L'univers et l'histoire ne sont pas subtils du tout. C'est ultramanichéen et moralisateur.
Il y a quatre camps :
- le monde des ours excepté Ernest,
- Ernest,
- le monde des souris excepté Célestine,
- Célestine.
C'est tellement mesuré, millimétré, consensuel, formatté que ç'en devient mathématique.
Et les différents camps se rejoignent, se séparent, puis se rejoignent tous à la fin dans une conclusion artificielle que l'on aura vu venir dès le début, peut-être même avant que le film eût commencé.
En regardant le film je n'ai pu m'empêcher de penser à Charles Perrault, avocat de formation qui devint, par Colbert, responsable de la politique culturelle sous Louis XIV. Ses contes sont moralisateurs au possible, il y prend le lecteur à partie et lui dicte directement sa conduite, une conduite qui reflétait alors l'ordre royal et la morale religieuse (ai-je déjà dit à quel point je vomis les religions ?)
J'ai toujours trouvé malhonnêtes les auteurs qui dictent, imposent à leurs lecteurs. ça donne l'impression que ces auteurs eux-mêmes ne sont pas convaincus par le message qu'ils véhiculent, et qu'eux-mêmes ont envie de dire autre chose, mais ils ne le font pas, ils refoulent leurs pensées véritables, pour X raisons. Au final, ces mêmes auteurs véhiculent involontairement d'autres messages, des messages hors de leur contrôle, et donnent envie de leur désobéir. C'est pareil en politique. C'est pareil en religion. On y retrouve une autorité qui dicte, une verticalité qui travestit le pouvoir de l'art littéraire.
Dans Ernest et Célestine on retrouve le message de la bien-pensance et de la tolérance dogmatique, du politiquement-plus-que-correct, pour ne pas dire du lèche-souverain. Et ce message puant de consensualité convenue est habillé avec les codes du conte et le dessin des histoires de notre enfance. Ce qui en fait un message insidieux et reflète les motivations peu charitables derrière Ernest et Célestine. Les auteurs d'Ernest et Célestine veulent faire rentrer de force dans la tête de nos enfants la Morale Ultime de la Tolérance Universelle où tout est bon, tout est bien et tout le monde est heureux, un sourire béat idiot fiché sur la tronche et où l'on ne dit ni pense plus rien.
Des codes du conte on retrouve les animaux anthropomorphes dont la relation entre eux est définie par la chaîne alimentaire.

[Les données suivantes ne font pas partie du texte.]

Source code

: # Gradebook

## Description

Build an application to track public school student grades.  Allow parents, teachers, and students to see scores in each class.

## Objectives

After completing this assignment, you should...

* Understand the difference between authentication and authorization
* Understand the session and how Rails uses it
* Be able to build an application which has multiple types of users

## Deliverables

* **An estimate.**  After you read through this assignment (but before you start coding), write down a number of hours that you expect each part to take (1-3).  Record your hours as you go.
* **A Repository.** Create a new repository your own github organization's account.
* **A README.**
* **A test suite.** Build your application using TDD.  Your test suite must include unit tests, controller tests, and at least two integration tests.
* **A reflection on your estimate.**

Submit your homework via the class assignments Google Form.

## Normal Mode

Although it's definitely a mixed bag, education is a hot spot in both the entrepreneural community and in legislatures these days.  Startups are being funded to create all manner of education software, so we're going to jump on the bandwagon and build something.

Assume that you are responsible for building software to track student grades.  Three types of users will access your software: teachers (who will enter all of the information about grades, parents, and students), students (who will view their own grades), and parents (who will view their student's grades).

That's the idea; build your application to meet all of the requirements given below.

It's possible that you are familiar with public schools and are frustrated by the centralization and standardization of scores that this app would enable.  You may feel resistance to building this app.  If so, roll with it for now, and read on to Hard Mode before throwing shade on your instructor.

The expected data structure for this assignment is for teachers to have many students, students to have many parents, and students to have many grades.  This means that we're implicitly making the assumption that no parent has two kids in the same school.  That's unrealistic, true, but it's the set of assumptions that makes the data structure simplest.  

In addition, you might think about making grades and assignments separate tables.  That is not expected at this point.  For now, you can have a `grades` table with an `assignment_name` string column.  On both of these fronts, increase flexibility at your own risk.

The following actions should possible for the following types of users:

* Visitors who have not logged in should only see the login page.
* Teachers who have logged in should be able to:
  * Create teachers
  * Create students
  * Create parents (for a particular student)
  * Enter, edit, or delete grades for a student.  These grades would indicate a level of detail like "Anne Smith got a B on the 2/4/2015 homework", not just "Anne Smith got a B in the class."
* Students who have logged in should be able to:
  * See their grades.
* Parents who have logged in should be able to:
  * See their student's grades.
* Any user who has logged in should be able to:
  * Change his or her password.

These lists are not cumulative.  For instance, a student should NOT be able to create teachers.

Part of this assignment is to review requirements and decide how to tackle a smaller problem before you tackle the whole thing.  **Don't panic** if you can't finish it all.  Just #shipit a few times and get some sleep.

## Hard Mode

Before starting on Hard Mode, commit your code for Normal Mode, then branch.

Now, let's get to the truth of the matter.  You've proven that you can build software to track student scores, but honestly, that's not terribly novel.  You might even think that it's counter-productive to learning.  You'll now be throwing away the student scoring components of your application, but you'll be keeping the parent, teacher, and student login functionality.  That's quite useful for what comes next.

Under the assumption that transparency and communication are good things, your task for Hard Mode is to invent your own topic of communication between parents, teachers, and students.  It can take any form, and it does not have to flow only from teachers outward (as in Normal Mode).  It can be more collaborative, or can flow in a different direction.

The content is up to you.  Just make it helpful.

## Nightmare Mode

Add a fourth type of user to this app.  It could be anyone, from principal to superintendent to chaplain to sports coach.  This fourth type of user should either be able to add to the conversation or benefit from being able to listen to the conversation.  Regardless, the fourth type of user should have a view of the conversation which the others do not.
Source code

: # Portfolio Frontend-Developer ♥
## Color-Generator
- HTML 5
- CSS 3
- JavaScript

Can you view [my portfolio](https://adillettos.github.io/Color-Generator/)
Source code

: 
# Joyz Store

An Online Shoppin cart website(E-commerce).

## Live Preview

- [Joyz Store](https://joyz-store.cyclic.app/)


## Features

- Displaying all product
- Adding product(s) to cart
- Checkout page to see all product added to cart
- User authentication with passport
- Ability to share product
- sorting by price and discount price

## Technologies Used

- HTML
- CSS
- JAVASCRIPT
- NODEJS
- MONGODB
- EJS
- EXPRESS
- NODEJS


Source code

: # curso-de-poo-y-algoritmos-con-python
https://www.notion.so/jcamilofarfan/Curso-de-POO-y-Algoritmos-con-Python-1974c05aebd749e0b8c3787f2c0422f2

Le dessin est léger, aérien, beau, c'est un bonbon pour les yeux, c'est d'ailleurs ce qui a valu les points de la note. Le dessin a des couleurs douces, pastels. Les traits incomplets suggèrent les formes que l'on complète naturellement soi-même. On retrouve ce genre de dessin dans les illustrations des contes de notre enfance.
Chez les adultes ce dessin rappelle cette fibre enfantine, quand le dessin s'adresse directement aux enfants.
Et les mouvements amples des protagonistes se placent dans l'aspect figuratif du conte, où tout est image, figure, symbole. Mais ici, ils sont allés trop loin. Chaque mouvement précipité appelle une maladresse, c'est le gag de la peau de banane répété, encore et encore.
Un point de plus parce que j'ai quand-même pas vu le temps passer. En grande partie grâce au dessin et à l'animation dynamique. Donc un point de plus. Mais je ne peux pas passer à côté de la stérilité du propos de fond.
Lorsqu'un beau dessin habille un propos tel qu'ici, cela donne envie de vomir. Des informations contradictoires arrivent au cerveau, c'est beau mais le fond est mielleux et la proposition artistique est malhonnête.
Et j'ai trop souvent entendu "Mais c'est pour les gamins, c'est bon, on s'en fout..." Cette remarque est horrible. Non les enfants ne sont pas des poubelles à idées avortées dont les adultes ne voudraient pas. Bien au contraire, les histoires que l'on offre à nos enfants doivent être d'autant plus soignées. Et nous devons faire d'autant plus attention aux propos qui passent sous la ligne de flottaison. Un enfant auquel on offre une histoire malhonnête se sentira floué, trahi. Comme un adulte peut aussi ressentir ce sentiment.